▸ Listagem fornecida
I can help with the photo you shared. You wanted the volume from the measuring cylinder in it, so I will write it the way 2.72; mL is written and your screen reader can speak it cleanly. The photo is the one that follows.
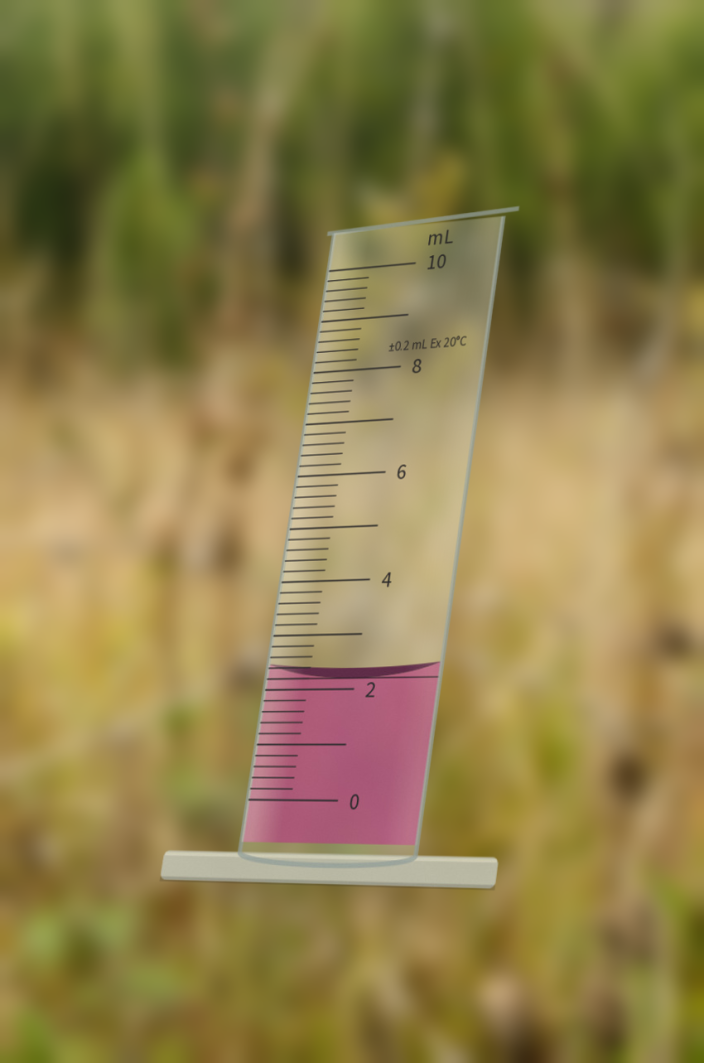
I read 2.2; mL
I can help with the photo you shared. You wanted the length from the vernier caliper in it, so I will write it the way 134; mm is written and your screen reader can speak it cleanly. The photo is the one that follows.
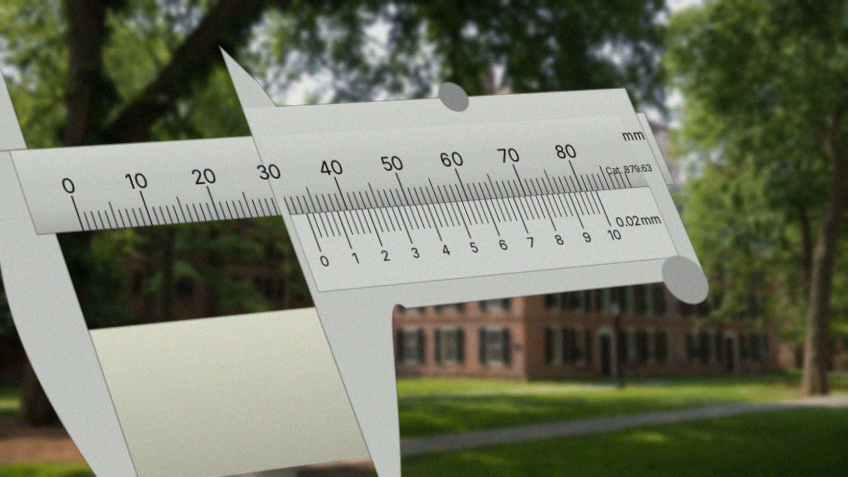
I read 33.5; mm
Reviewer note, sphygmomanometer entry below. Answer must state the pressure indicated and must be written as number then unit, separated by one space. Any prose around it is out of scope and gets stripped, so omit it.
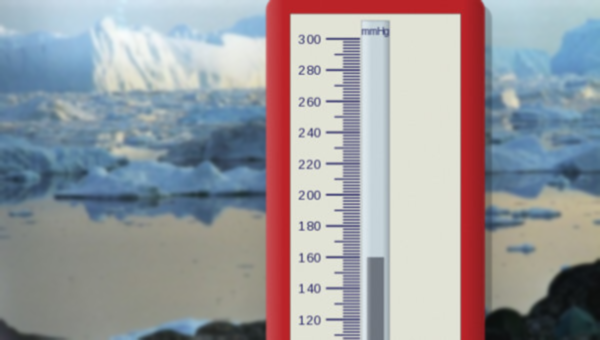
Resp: 160 mmHg
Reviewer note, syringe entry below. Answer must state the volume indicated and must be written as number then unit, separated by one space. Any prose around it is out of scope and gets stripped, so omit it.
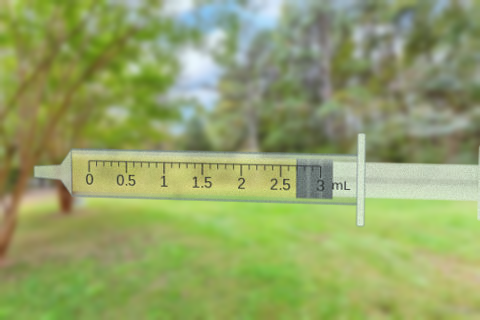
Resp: 2.7 mL
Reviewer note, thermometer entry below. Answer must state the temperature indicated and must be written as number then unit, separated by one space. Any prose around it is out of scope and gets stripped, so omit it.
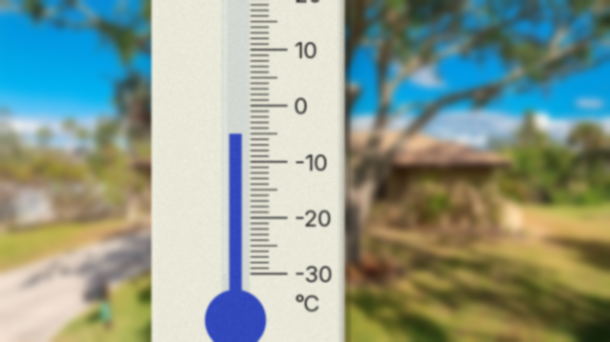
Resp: -5 °C
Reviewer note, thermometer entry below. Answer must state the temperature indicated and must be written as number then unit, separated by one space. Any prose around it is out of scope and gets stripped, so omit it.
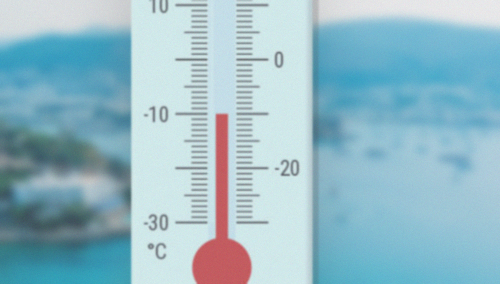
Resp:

▸ Detalhes do problema
Redigite toda a listagem acima, linha por linha e sem nenhuma alteração, deixando de fora as imagens.

▸ Campo de resposta
I can help with the photo you shared. You wanted the volume from the measuring cylinder in it, so I will write it the way 2.72; mL is written and your screen reader can speak it cleanly. The photo is the one that follows.
I read 2.2; mL
I can help with the photo you shared. You wanted the length from the vernier caliper in it, so I will write it the way 134; mm is written and your screen reader can speak it cleanly. The photo is the one that follows.
I read 33.5; mm
Reviewer note, sphygmomanometer entry below. Answer must state the pressure indicated and must be written as number then unit, separated by one space. Any prose around it is out of scope and gets stripped, so omit it.
Resp: 160 mmHg
Reviewer note, syringe entry below. Answer must state the volume indicated and must be written as number then unit, separated by one space. Any prose around it is out of scope and gets stripped, so omit it.
Resp: 2.7 mL
Reviewer note, thermometer entry below. Answer must state the temperature indicated and must be written as number then unit, separated by one space. Any prose around it is out of scope and gets stripped, so omit it.
Resp: -5 °C
Reviewer note, thermometer entry below. Answer must state the temperature indicated and must be written as number then unit, separated by one space. Any prose around it is out of scope and gets stripped, so omit it.
Resp:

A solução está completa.